In coding agent evaluation (FeatBench), FCTM formalizes feature-implementation as the tuple $d_j=(R_j,C_j,T_j,P^*_j)$ , specifying natural-language requests, code repositories, ground-truth patches, and dual Fail-to-Pass (F2P)/Pass-to-Pass (P2P) test suites. Metrics include Resolved Rate (SR), Patch Apply Rate (AR), File-level Localization Rate (FLR), Regression Rate (RegR), and Aggressive Implementation Failure Rate (AIR). State-of-the-art agents (e.g., Trae-agent + GPT-5) achieve only 29.94% SR, highlighting semantic and generalization challenges in natural-language feature implementation (Chen et al., 26 Sep 2025).

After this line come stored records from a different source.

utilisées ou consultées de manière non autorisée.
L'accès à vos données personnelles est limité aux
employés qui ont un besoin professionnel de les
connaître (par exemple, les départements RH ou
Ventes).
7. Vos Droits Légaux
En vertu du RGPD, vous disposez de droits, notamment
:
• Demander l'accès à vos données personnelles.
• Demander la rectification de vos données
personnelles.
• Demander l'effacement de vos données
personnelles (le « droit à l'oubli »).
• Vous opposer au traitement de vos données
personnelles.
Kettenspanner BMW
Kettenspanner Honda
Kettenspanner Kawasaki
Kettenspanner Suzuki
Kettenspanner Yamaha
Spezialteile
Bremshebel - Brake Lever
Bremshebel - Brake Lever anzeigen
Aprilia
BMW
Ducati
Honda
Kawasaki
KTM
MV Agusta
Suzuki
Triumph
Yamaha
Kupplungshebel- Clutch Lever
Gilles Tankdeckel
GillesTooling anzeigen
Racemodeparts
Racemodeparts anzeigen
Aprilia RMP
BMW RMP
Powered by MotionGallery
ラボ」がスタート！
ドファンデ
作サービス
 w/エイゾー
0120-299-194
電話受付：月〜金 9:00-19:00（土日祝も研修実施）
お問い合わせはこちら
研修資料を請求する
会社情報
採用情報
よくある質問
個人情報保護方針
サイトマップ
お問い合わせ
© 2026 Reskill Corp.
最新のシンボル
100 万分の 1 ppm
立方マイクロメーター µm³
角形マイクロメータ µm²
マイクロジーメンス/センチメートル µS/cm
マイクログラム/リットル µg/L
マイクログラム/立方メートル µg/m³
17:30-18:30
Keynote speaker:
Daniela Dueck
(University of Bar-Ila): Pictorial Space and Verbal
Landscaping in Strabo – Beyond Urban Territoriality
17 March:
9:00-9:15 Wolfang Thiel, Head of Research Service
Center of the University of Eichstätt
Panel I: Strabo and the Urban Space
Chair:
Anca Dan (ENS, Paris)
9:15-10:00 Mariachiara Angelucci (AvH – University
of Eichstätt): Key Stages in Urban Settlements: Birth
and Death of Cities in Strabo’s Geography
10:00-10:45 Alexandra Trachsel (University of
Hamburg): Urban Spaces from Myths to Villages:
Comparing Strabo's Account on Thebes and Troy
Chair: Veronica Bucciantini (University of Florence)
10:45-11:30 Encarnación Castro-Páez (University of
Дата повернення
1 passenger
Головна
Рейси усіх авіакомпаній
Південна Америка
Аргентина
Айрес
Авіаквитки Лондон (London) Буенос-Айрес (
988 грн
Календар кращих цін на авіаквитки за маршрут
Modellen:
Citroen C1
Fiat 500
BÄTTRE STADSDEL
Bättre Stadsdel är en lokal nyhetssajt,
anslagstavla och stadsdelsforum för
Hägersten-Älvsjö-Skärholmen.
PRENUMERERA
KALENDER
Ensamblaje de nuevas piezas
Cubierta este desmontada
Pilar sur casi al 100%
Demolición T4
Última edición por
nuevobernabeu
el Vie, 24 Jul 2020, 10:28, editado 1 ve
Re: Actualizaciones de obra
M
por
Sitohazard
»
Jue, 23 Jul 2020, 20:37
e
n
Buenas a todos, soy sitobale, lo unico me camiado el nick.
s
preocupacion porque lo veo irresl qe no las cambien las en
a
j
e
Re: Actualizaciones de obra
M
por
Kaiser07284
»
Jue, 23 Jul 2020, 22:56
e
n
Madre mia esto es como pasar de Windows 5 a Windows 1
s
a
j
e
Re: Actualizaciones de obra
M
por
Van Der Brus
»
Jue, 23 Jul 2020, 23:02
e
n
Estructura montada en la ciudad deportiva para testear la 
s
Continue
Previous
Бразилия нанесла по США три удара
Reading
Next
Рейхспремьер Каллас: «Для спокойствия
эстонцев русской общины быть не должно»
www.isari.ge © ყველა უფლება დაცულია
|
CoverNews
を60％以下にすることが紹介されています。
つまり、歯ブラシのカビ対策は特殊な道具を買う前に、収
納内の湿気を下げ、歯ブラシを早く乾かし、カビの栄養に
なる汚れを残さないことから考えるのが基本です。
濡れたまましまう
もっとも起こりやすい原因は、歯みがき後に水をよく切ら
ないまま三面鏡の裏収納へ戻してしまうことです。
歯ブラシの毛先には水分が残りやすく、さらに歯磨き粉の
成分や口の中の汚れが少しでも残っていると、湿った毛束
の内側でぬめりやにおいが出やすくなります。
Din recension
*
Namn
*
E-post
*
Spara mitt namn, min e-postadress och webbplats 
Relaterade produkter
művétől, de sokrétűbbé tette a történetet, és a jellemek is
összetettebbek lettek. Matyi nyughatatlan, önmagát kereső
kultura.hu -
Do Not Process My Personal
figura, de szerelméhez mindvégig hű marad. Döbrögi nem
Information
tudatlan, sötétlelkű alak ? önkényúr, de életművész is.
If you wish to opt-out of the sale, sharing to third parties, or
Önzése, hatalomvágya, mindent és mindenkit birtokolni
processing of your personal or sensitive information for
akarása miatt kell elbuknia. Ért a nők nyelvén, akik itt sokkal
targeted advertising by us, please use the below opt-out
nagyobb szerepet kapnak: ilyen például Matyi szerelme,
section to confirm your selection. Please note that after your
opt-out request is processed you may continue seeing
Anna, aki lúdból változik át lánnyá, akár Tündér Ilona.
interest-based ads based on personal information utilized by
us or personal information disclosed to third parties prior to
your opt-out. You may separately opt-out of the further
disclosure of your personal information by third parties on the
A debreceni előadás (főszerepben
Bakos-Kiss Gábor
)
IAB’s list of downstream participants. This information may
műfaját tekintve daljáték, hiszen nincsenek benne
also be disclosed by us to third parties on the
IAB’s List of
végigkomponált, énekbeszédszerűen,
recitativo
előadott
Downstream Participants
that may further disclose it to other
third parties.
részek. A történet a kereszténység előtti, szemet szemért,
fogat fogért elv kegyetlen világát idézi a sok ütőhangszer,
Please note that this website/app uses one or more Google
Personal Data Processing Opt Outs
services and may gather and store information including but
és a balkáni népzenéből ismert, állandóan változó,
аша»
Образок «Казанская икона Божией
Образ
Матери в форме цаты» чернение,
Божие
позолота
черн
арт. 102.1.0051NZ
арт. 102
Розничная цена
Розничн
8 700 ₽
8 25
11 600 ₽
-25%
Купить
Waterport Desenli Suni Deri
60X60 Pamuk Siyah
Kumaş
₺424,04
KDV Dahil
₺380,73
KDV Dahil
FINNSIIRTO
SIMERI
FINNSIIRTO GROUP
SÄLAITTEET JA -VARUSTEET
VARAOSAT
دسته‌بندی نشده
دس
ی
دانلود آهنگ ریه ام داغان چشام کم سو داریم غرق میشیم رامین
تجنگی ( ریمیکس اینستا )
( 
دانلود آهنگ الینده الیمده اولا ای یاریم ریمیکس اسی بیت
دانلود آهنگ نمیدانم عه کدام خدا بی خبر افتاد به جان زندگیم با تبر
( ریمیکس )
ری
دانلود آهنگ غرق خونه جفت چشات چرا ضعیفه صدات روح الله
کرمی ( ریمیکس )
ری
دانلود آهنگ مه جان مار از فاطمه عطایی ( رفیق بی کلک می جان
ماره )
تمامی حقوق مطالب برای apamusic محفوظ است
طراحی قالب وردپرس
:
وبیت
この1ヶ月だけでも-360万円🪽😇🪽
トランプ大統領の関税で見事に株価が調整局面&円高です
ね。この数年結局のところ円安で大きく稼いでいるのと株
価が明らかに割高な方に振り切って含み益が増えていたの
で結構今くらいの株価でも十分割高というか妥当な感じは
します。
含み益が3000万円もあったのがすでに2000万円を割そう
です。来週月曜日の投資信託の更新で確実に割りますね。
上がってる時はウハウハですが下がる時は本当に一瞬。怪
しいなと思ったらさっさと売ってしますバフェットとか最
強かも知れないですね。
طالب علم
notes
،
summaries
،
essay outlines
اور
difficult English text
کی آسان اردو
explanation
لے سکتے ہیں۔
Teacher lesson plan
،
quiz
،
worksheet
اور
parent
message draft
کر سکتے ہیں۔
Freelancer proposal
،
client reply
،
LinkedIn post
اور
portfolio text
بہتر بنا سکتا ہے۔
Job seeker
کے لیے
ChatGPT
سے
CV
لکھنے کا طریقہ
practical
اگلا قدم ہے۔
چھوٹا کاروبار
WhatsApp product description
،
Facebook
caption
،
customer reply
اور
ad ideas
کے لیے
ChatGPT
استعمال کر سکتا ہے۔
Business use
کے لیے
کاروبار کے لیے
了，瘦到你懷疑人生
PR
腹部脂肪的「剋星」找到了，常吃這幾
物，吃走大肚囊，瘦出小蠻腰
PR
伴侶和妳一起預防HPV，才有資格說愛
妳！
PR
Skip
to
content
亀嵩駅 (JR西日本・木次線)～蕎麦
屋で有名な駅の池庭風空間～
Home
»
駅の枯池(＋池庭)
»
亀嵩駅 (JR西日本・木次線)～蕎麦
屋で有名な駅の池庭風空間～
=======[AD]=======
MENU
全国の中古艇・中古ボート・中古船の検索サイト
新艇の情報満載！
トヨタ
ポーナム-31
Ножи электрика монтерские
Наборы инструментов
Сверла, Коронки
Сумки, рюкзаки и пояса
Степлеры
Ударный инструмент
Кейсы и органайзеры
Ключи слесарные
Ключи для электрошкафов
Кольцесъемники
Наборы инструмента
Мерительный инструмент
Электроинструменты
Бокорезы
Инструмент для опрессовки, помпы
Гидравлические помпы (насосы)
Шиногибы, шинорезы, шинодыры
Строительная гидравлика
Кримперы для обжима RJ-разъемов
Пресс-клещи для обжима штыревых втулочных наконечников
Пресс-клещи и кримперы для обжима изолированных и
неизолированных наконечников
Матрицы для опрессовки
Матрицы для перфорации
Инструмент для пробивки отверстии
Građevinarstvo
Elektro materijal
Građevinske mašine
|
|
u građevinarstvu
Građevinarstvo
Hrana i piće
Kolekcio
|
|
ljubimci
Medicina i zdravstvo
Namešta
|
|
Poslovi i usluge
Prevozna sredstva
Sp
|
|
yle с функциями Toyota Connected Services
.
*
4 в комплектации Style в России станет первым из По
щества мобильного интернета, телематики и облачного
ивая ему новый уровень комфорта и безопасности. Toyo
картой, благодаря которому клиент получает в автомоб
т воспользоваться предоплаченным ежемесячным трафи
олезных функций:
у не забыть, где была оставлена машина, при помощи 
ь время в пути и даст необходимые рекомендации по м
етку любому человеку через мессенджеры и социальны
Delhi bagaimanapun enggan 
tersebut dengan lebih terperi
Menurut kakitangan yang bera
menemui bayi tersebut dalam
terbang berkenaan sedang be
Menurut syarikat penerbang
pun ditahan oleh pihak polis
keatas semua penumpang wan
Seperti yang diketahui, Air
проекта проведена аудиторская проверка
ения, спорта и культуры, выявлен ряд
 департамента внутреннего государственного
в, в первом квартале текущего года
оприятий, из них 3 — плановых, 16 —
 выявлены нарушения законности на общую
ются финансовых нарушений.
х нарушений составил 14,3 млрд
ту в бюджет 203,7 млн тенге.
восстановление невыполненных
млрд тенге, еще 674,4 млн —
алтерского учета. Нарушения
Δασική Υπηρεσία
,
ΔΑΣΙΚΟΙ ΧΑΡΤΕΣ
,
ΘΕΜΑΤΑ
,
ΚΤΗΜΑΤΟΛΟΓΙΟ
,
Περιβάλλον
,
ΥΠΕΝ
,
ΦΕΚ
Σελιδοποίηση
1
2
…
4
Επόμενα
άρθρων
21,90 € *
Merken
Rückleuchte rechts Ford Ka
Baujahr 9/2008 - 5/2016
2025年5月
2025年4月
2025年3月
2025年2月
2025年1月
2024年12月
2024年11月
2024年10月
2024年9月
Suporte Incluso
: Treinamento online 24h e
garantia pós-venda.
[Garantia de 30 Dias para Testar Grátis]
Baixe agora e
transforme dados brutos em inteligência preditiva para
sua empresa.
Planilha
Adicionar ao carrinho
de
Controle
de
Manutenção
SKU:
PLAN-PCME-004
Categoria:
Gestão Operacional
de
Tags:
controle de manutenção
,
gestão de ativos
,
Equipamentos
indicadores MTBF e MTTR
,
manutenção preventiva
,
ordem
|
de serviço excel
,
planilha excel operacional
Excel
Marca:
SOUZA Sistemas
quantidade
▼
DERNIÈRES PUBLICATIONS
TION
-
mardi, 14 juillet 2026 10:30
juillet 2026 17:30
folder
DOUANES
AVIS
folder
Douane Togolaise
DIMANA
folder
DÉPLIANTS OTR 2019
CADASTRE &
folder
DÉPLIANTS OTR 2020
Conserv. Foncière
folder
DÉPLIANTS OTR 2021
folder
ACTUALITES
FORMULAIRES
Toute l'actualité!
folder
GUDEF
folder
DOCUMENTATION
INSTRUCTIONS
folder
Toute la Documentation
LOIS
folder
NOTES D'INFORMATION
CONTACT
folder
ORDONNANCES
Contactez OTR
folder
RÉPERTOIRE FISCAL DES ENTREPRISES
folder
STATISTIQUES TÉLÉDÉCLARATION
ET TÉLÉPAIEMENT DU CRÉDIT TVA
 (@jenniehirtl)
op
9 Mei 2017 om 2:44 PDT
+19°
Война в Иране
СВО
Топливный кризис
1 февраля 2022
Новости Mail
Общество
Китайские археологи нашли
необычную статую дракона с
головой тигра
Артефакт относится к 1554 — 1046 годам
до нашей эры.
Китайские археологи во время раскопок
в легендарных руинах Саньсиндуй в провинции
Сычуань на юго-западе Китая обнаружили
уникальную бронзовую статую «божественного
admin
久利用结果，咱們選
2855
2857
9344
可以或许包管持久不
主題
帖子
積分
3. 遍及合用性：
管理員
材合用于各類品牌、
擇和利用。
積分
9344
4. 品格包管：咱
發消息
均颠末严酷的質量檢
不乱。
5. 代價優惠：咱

7. Future Directions and Benchmark Expansion

Emerging research suggests further FCTM development in several areas:

Adding modalities (audio, video, multi-sensor) and scaling beyond 100B+ parameters (Gao et al., 2024).
Designing learned codecs purpose-built for feature data, supplanting adapted image/video codecs.
Incorporating semantic-aware distortion metrics to better correlate compression-induced feature degradation with downstream task performance.
Extending automated code-benchmarks to broader languages and architectural metrics (coupling, cohesion), and evolving difficulty calibration for robust agent assessment (Chen et al., 26 Sep 2025).

The FCTM framework thus underpins scalable, standardized, and privacy-aware deployment of neural feature coding across edge-to-cloud pipelines, large model inference, and automated code generation agents.